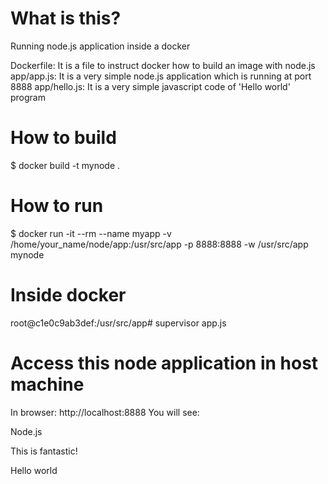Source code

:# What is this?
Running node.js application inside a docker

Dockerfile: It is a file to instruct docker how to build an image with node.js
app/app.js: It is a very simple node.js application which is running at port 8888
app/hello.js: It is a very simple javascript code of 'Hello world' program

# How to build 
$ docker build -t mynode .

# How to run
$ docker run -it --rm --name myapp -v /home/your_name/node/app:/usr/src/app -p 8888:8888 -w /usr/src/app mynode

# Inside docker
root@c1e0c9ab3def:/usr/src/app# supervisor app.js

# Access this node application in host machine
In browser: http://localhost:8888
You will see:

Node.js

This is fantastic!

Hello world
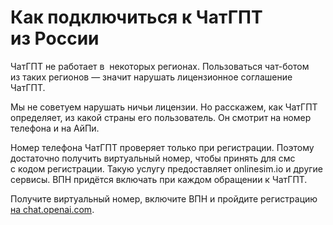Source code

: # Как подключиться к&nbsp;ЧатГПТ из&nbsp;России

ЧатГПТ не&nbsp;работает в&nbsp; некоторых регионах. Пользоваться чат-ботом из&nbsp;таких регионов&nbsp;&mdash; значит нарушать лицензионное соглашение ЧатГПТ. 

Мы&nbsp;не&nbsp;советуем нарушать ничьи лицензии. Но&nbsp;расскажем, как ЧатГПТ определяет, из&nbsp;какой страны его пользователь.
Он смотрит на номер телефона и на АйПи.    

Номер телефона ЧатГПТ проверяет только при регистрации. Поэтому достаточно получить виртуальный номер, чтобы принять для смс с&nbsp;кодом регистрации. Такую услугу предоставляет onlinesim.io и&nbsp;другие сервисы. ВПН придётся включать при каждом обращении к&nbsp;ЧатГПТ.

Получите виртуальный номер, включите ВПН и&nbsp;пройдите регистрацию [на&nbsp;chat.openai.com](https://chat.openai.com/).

---

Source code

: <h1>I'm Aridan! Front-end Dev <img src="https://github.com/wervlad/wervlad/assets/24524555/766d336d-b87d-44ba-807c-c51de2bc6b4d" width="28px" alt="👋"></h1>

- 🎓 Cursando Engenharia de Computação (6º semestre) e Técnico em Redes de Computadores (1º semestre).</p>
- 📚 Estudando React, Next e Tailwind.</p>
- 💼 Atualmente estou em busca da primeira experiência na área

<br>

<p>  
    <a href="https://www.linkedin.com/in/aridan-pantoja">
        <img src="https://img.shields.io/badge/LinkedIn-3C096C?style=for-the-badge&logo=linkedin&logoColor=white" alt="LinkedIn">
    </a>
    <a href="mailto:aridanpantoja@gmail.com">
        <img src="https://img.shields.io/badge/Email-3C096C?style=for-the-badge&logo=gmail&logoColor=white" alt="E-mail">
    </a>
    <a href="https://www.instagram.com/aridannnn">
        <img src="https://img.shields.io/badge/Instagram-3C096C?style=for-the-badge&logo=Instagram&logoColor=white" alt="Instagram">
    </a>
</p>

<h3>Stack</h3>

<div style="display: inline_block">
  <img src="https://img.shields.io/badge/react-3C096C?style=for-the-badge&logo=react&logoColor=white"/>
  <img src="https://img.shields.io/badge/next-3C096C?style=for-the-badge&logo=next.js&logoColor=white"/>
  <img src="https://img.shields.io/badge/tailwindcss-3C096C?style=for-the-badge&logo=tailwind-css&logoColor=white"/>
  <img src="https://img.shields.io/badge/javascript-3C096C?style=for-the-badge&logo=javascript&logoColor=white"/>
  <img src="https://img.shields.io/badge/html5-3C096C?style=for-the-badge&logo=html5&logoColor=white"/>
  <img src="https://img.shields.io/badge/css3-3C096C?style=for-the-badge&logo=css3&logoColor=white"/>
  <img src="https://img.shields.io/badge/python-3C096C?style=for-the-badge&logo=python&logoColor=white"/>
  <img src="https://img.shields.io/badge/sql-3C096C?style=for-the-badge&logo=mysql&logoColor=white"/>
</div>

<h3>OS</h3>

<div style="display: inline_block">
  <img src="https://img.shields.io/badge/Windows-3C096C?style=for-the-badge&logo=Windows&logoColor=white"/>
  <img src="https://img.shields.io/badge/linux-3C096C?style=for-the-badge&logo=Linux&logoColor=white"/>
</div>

---

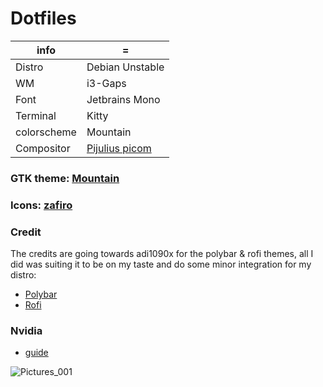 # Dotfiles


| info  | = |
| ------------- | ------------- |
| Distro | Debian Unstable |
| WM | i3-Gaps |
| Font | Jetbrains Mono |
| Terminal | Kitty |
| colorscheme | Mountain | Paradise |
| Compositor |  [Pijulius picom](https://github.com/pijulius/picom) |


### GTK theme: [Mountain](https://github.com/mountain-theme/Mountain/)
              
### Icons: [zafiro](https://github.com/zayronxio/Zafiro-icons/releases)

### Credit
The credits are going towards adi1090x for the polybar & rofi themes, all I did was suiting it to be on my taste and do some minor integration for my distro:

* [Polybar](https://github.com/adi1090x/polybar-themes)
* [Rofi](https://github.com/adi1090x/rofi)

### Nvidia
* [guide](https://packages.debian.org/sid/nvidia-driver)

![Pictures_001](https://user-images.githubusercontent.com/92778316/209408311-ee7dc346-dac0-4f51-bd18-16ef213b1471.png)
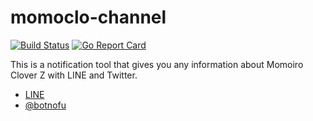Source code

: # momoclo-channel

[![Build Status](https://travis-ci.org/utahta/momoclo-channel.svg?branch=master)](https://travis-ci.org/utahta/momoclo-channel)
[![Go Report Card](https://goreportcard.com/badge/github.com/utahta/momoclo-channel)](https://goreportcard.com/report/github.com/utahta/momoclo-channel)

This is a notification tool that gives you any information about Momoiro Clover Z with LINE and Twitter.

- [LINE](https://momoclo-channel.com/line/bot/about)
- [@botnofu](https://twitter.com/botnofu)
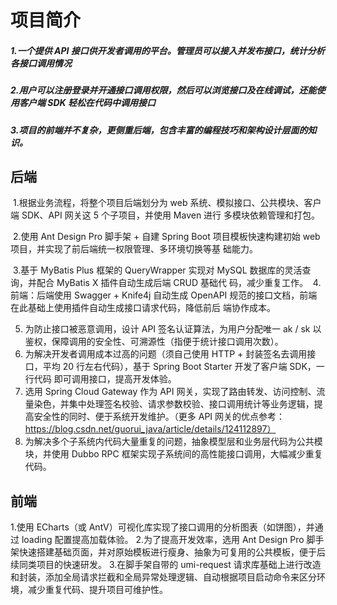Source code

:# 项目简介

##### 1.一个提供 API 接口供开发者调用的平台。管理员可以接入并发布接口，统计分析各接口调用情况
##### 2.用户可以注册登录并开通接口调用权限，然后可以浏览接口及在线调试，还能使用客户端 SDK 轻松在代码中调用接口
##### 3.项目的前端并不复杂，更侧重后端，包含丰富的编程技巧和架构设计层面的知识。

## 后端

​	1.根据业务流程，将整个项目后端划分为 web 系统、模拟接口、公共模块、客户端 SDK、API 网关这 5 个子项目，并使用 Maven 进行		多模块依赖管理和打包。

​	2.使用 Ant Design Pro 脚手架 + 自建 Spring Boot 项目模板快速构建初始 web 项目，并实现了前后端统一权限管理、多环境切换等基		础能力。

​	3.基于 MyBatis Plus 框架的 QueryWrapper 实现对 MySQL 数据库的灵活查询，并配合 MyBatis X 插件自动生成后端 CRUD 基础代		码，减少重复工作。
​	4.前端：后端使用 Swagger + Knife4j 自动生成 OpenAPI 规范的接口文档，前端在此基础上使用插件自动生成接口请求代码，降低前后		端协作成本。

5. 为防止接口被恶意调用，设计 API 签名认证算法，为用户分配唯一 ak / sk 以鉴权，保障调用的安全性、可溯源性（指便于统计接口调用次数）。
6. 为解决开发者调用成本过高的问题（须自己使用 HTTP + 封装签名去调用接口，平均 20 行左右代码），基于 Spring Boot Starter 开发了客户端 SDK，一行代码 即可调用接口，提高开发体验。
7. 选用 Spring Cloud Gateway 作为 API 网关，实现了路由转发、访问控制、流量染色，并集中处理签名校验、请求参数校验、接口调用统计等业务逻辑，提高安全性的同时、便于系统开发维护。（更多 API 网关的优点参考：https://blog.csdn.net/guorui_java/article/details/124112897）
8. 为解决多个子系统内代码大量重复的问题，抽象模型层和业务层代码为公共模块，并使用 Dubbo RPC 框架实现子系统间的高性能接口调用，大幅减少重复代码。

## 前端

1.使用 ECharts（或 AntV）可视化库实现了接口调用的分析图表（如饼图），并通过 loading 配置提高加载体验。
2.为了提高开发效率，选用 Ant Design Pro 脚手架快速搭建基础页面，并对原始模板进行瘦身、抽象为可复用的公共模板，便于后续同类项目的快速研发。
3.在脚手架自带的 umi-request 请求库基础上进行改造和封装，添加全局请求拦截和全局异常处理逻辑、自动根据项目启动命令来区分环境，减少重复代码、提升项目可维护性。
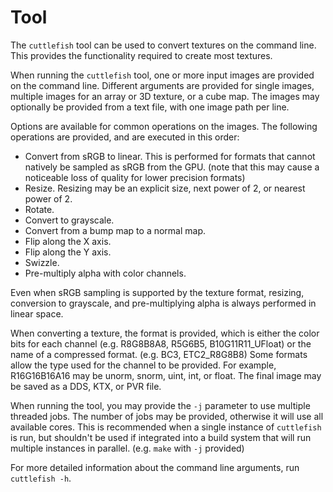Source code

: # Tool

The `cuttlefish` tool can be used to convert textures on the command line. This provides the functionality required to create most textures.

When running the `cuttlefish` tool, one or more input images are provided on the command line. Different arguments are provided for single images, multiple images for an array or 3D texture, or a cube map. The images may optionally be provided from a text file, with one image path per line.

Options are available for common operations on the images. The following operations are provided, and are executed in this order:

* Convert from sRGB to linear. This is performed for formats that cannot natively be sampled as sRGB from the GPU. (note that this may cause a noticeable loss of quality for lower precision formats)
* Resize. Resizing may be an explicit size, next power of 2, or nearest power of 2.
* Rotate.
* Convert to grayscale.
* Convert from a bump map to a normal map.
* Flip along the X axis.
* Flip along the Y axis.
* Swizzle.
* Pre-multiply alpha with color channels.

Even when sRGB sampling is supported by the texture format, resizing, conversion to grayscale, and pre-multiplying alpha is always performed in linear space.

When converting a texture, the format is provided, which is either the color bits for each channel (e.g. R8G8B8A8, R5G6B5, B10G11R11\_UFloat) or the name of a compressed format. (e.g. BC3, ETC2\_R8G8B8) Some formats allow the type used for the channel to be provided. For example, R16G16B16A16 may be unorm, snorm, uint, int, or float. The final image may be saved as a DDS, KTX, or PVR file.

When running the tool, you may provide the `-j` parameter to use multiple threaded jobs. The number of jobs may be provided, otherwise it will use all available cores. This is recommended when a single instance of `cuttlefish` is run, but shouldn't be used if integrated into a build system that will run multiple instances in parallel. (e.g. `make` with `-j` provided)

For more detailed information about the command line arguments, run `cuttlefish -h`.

> Task prompt
Write out, from the lines above, only those from the line with "the Y axis." to the line with "Even when sRGB", exactly as given, including the first and the last.

> Answer section
* Flip along the Y axis.
* Swizzle.
* Pre-multiply alpha with color channels.

Even when sRGB sampling is supported by the texture format, resizing, conversion to grayscale, and pre-multiplying alpha is always performed in linear space.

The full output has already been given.